## [DATA PROVIDED]
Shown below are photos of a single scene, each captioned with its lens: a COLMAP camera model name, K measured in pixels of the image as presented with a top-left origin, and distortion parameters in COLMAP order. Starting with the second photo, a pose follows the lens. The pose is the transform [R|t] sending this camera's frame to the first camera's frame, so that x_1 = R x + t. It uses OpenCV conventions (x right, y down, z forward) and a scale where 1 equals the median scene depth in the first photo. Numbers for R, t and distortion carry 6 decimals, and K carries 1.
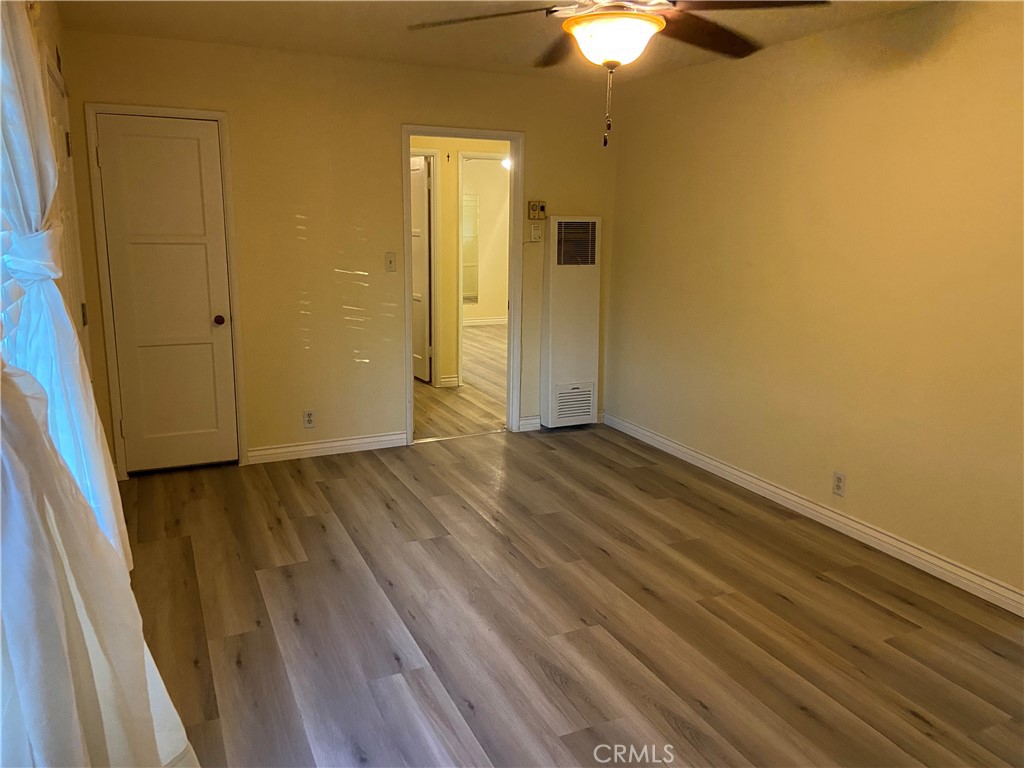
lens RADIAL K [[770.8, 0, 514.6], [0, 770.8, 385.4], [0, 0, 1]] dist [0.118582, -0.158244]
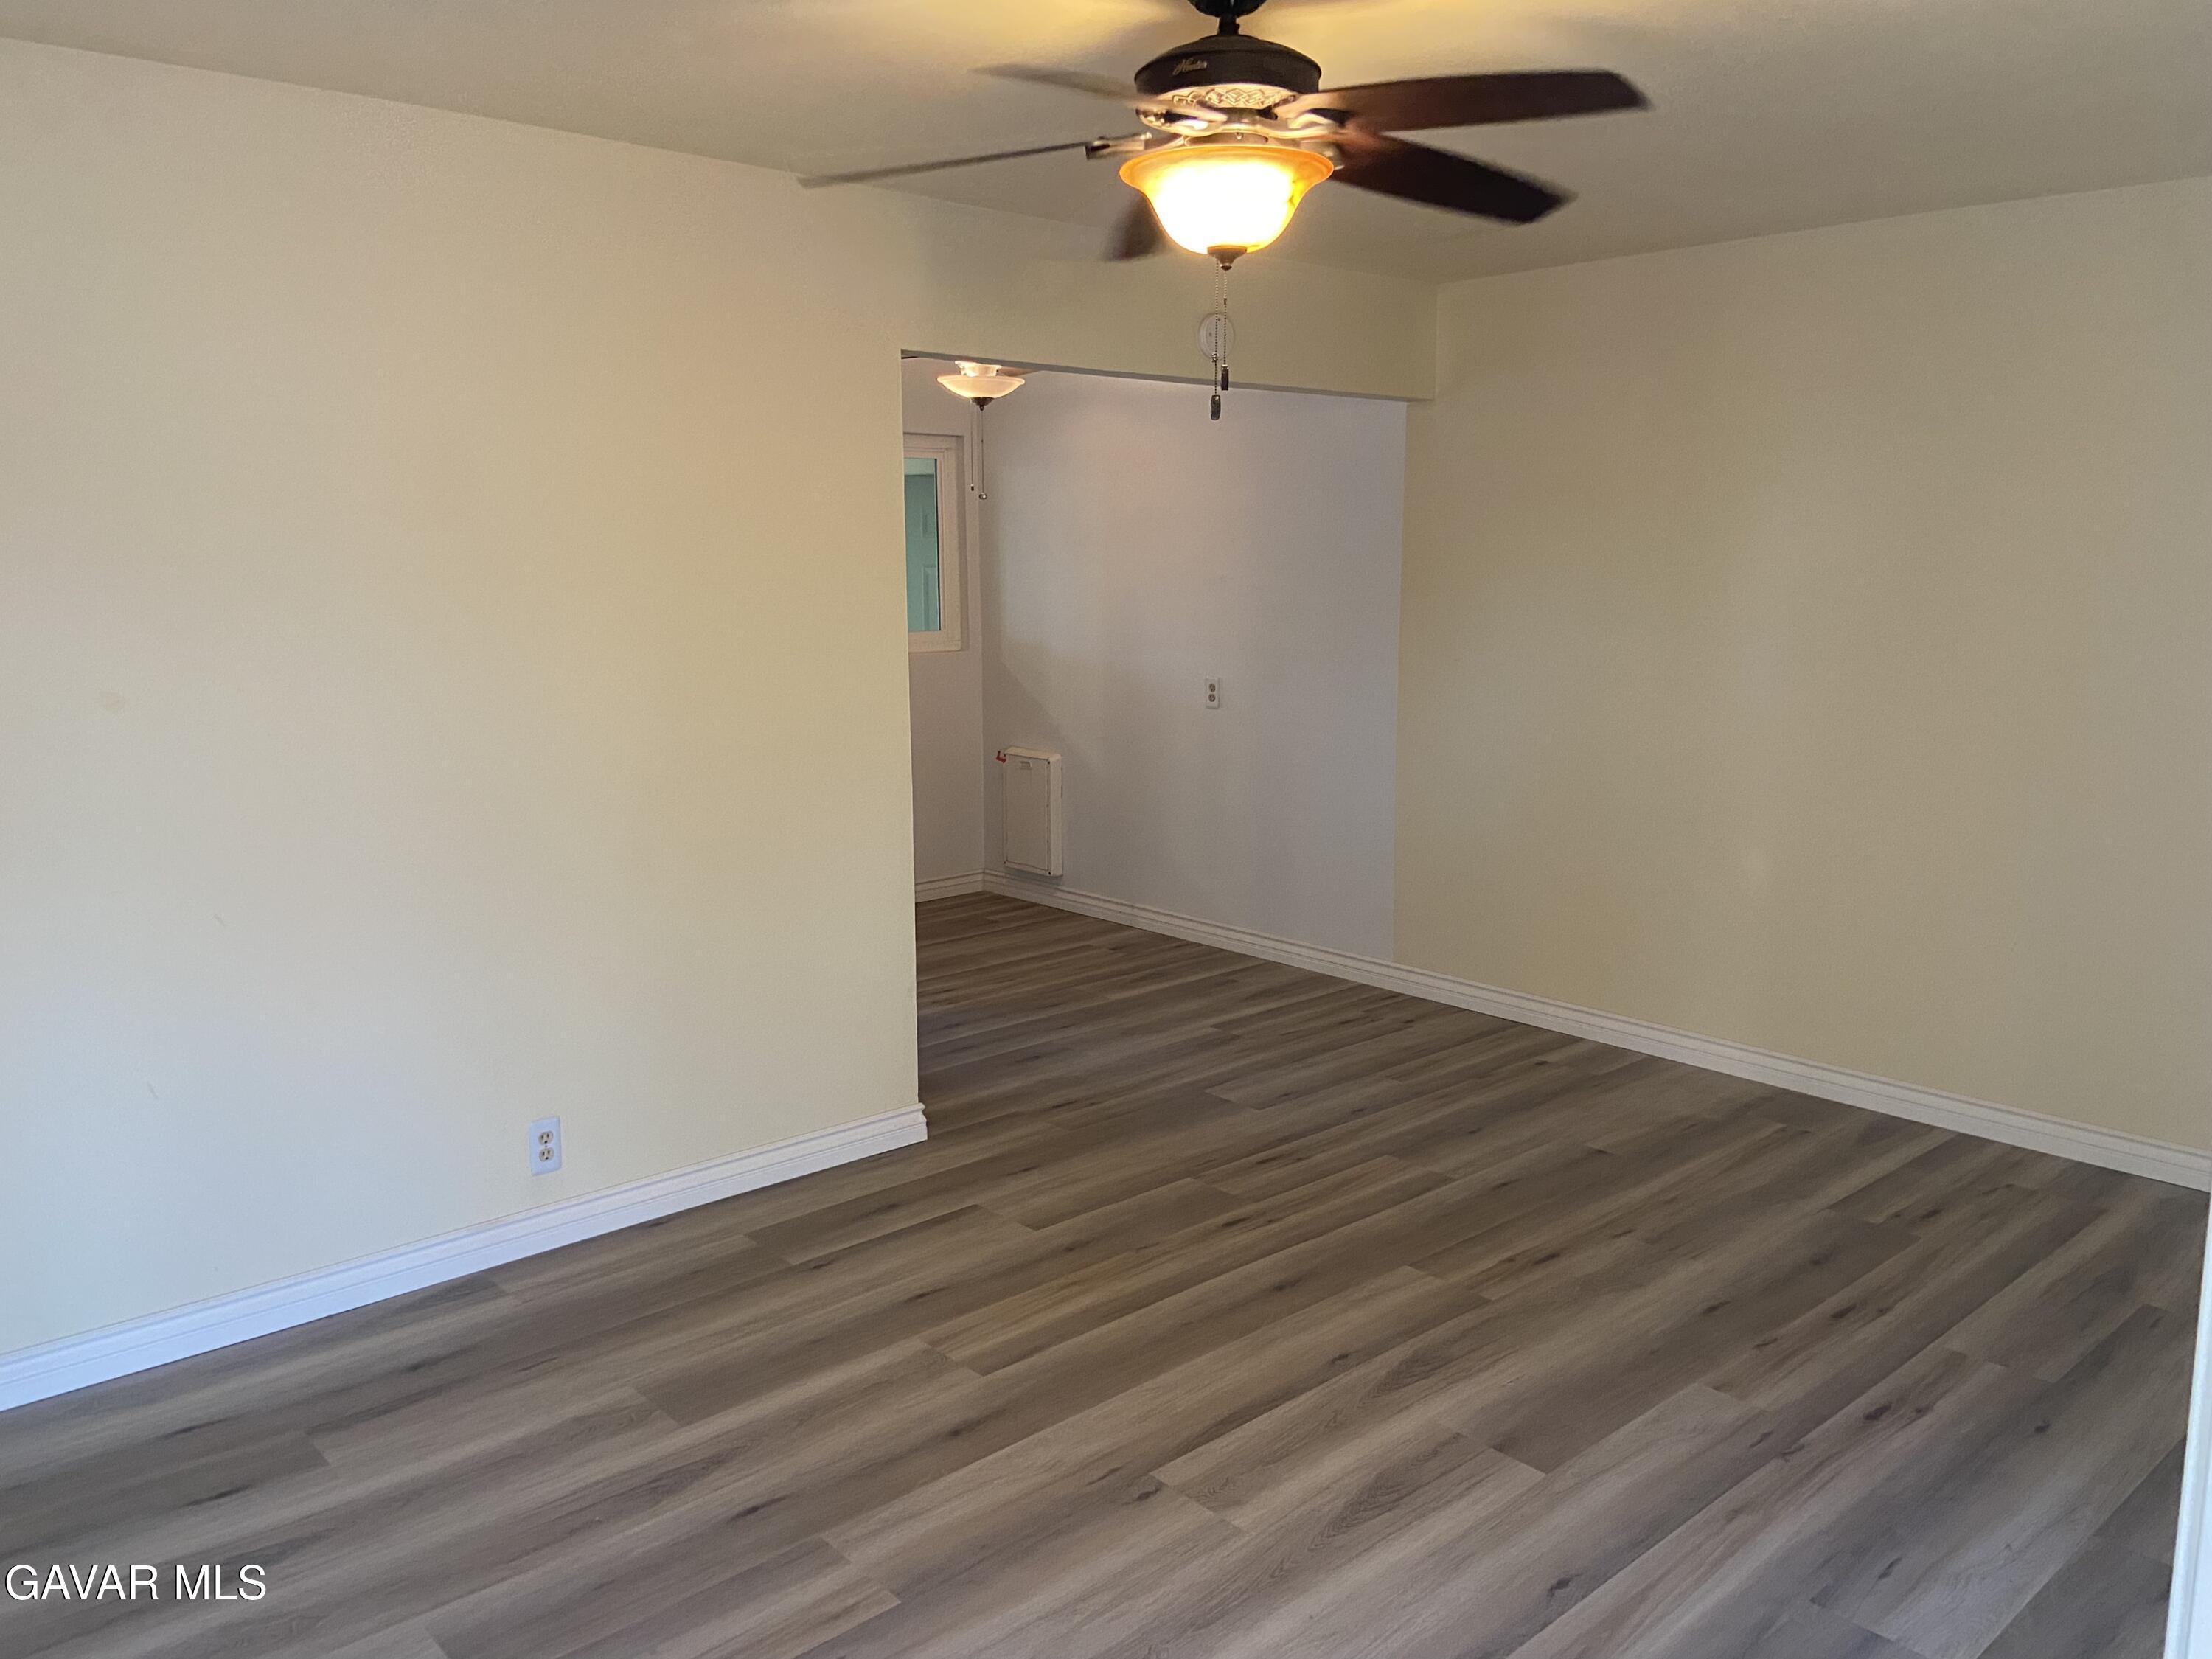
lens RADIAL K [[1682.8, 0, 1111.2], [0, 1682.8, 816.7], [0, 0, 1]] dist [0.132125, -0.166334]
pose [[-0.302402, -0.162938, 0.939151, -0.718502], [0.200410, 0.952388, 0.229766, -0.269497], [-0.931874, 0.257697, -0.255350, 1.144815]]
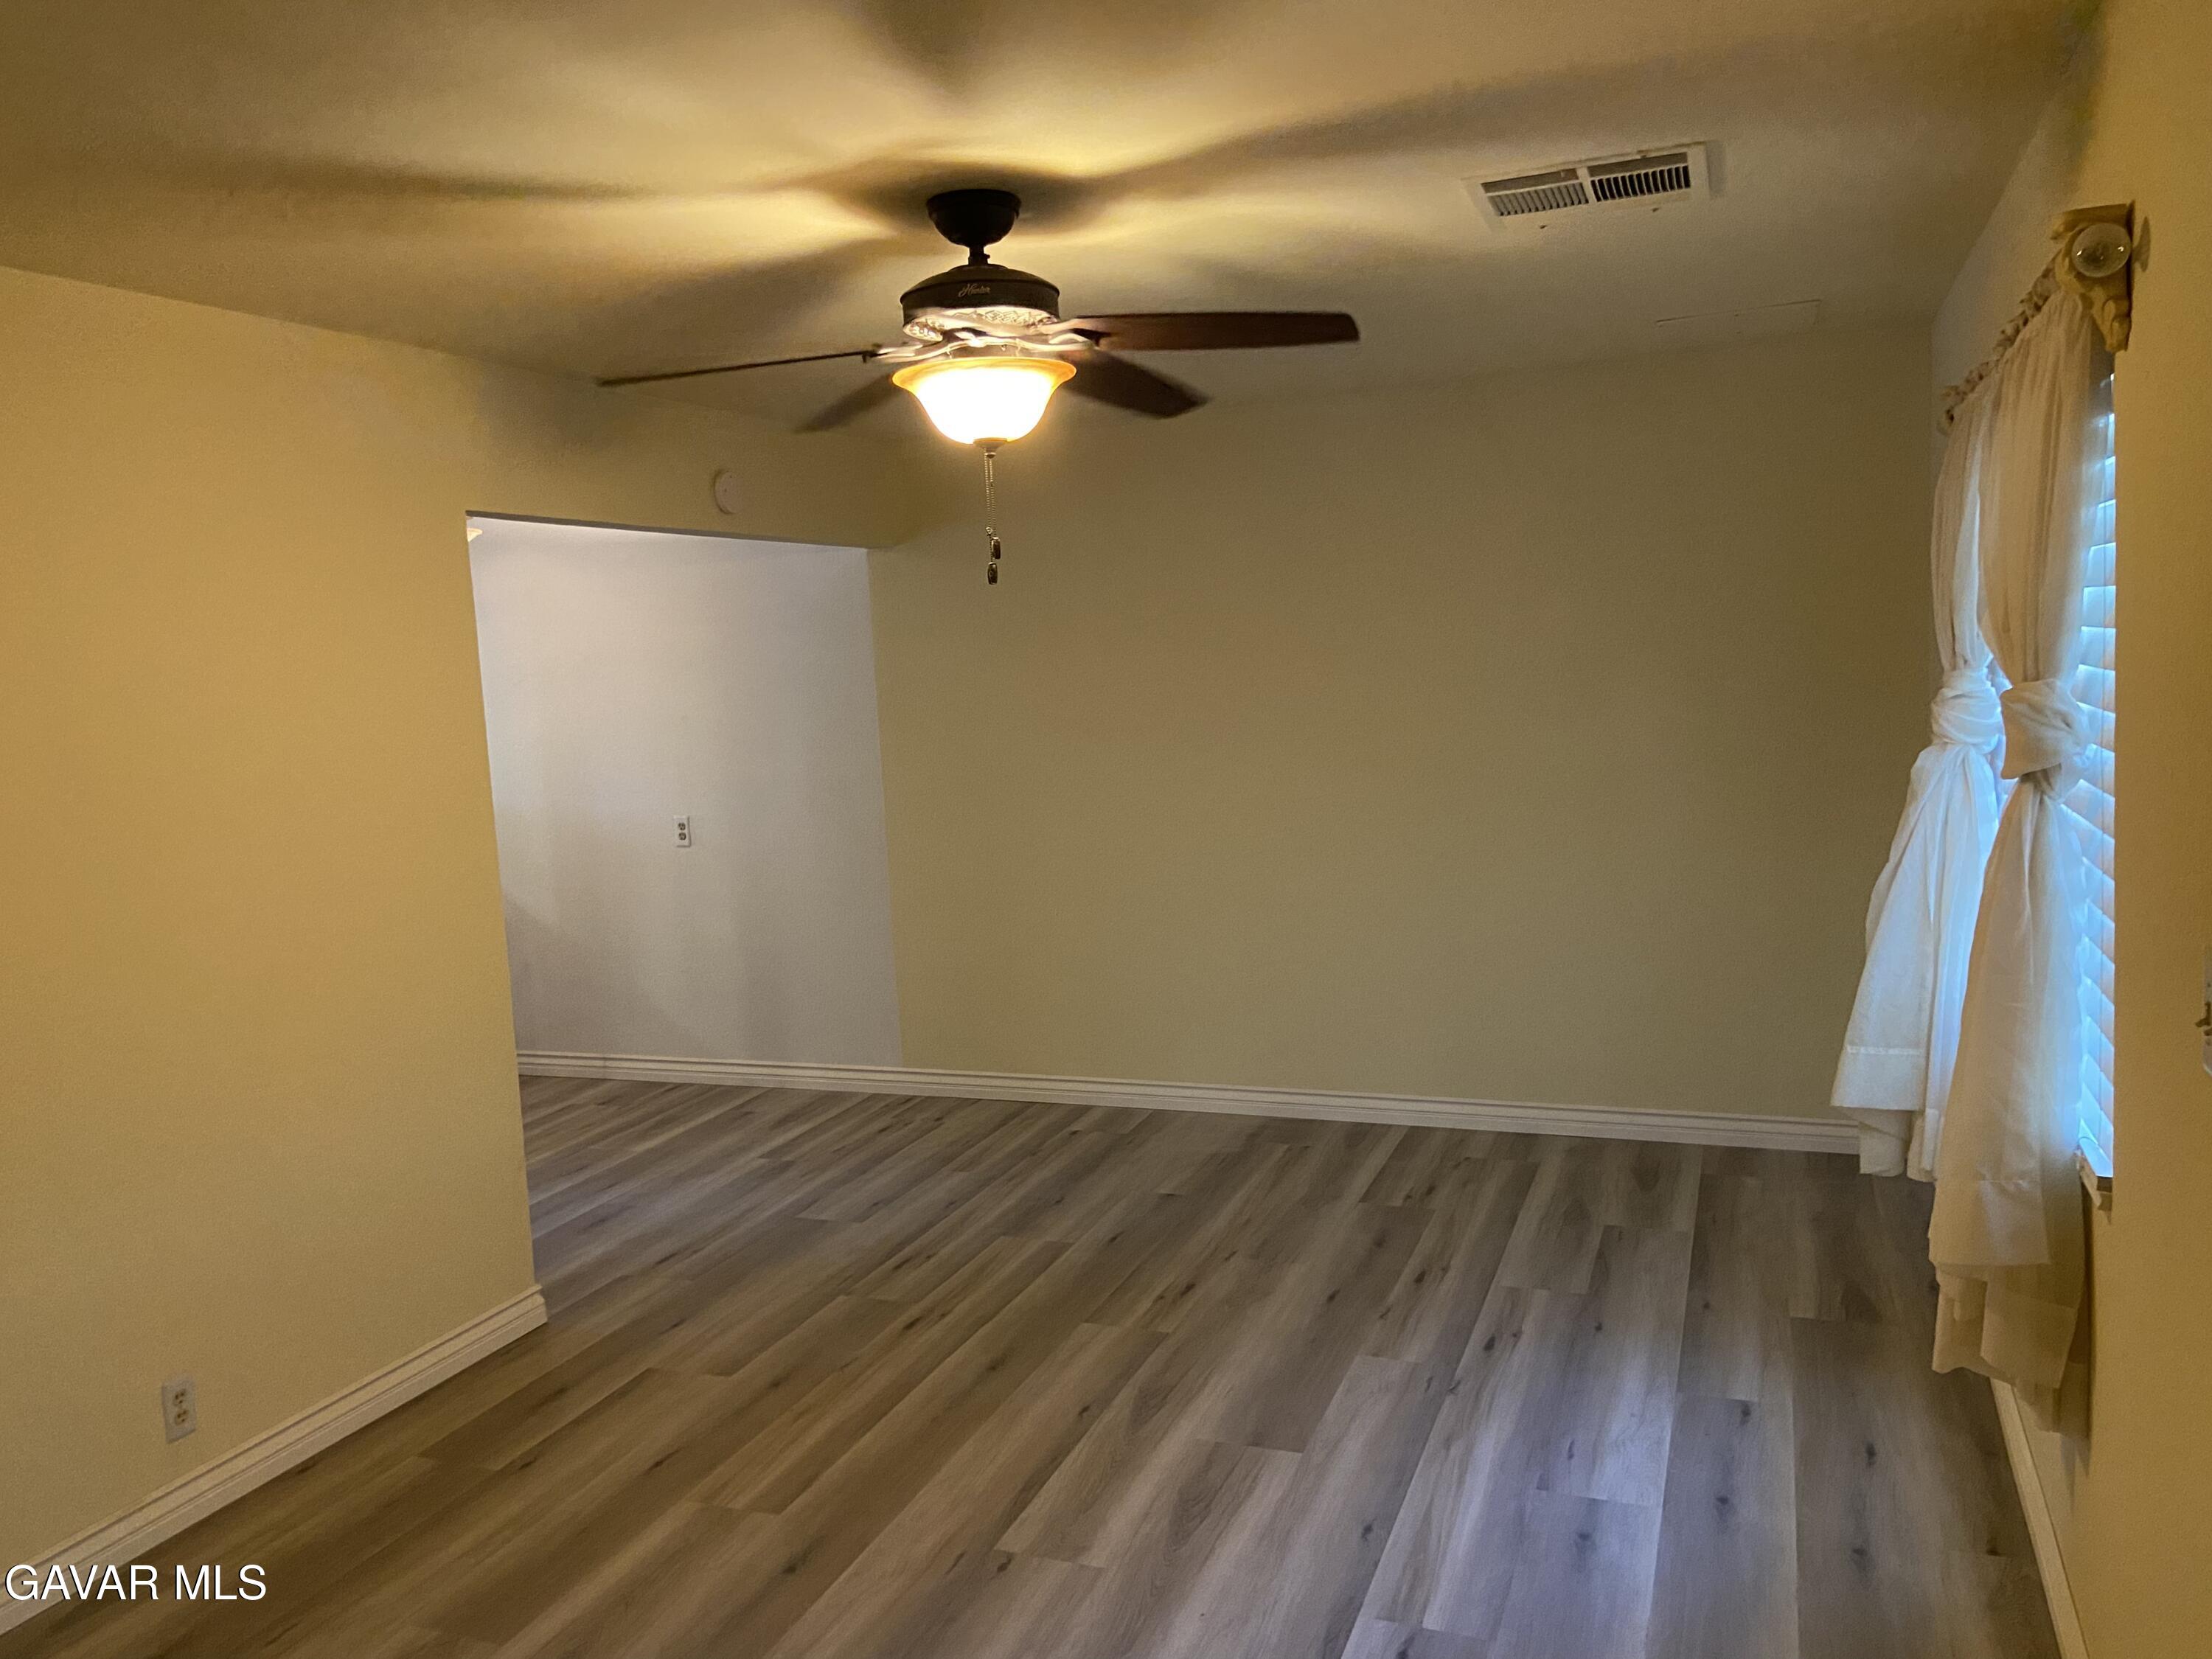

## [YOUR OBJECTIVE]
Transcribe the listing exactly; omit all images.

## [SOLUTION TO THIS TASK]
Shown below are photos of a single scene, each captioned with its lens: a COLMAP camera model name, K measured in pixels of the image as presented with a top-left origin, and distortion parameters in COLMAP order. Starting with the second photo, a pose follows the lens. The pose is the transform [R|t] sending this camera's frame to the first camera's frame, so that x_1 = R x + t. It uses OpenCV conventions (x right, y down, z forward) and a scale where 1 equals the median scene depth in the first photo. Numbers for R, t and distortion carry 6 decimals, and K carries 1.
lens RADIAL K [[770.8, 0, 514.6], [0, 770.8, 385.4], [0, 0, 1]] dist [0.118582, -0.158244]
lens RADIAL K [[1682.8, 0, 1111.2], [0, 1682.8, 816.7], [0, 0, 1]] dist [0.132125, -0.166334]
pose [[-0.302402, -0.162938, 0.939151, -0.718502], [0.200410, 0.952388, 0.229766, -0.269497], [-0.931874, 0.257697, -0.255350, 1.144815]]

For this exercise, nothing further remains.